══ Data for review

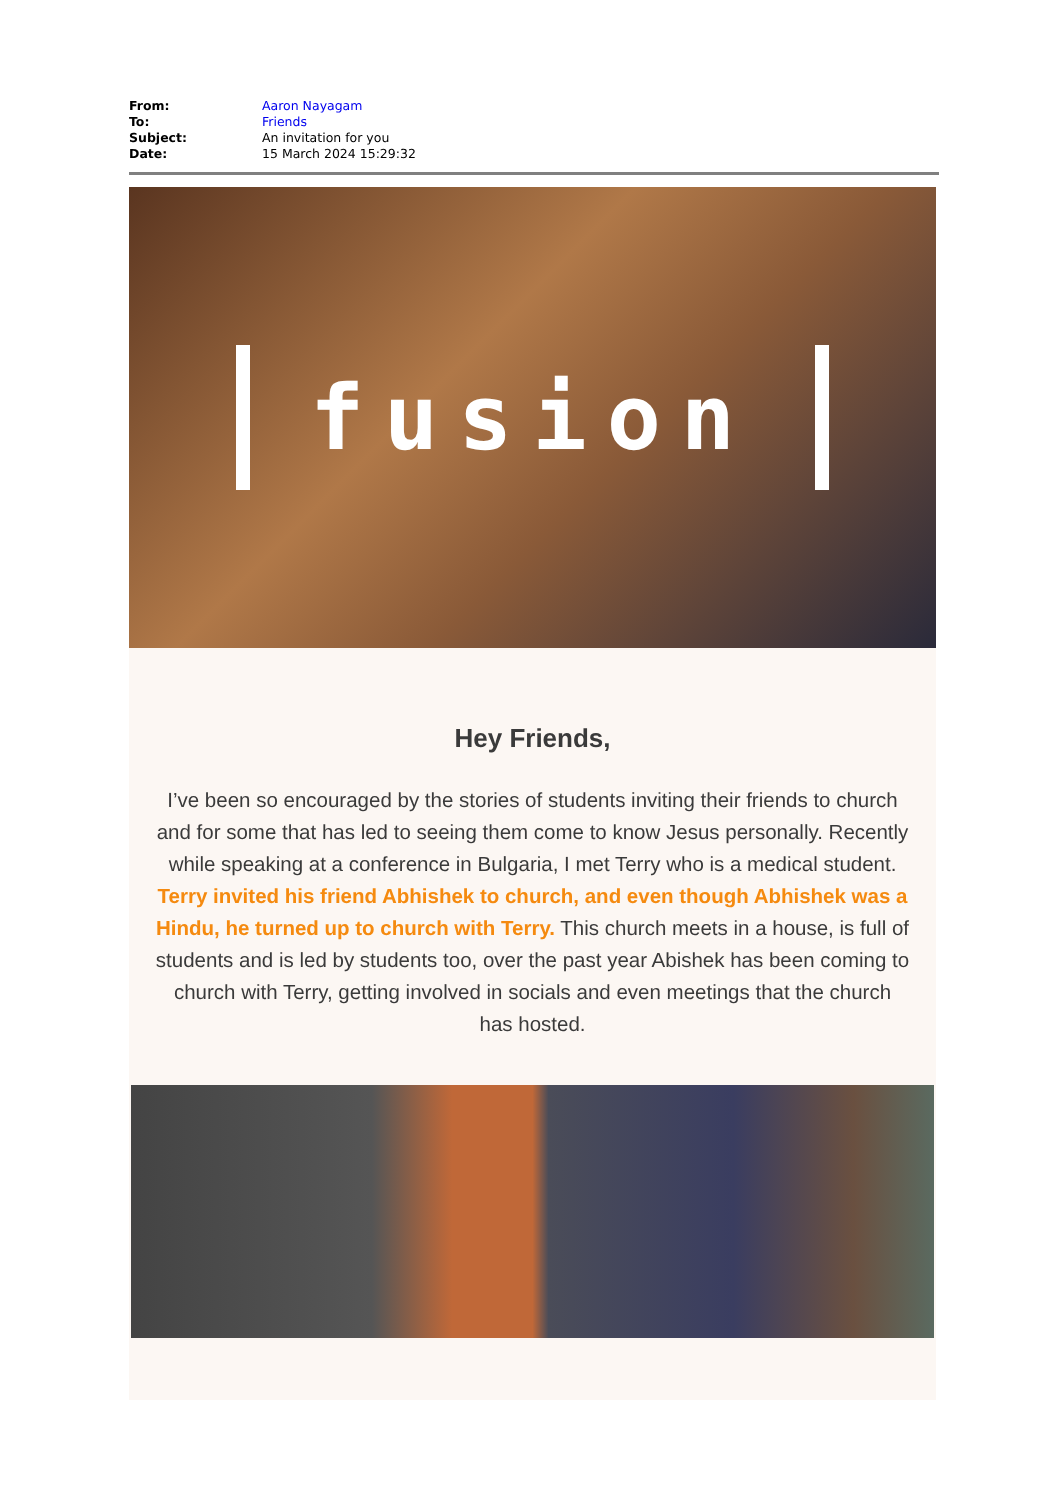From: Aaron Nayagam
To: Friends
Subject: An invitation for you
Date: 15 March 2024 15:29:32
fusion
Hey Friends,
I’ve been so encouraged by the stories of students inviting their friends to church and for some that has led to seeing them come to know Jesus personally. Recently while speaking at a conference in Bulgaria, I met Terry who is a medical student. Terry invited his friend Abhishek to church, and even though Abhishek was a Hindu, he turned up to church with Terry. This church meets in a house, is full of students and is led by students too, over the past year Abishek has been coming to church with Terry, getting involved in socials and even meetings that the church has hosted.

════

Reproduce the material word for word. Any pictures should be left out of the copy.

From: Aaron Nayagam
To: Friends
Subject: An invitation for you
Date: 15 March 2024 15:29:32
fusion
Hey Friends,
I’ve been so encouraged by the stories of students inviting their friends to church and for some that has led to seeing them come to know Jesus personally. Recently while speaking at a conference in Bulgaria, I met Terry who is a medical student. Terry invited his friend Abhishek to church, and even though Abhishek was a Hindu, he turned up to church with Terry. This church meets in a house, is full of students and is led by students too, over the past year Abishek has been coming to church with Terry, getting involved in socials and even meetings that the church has hosted.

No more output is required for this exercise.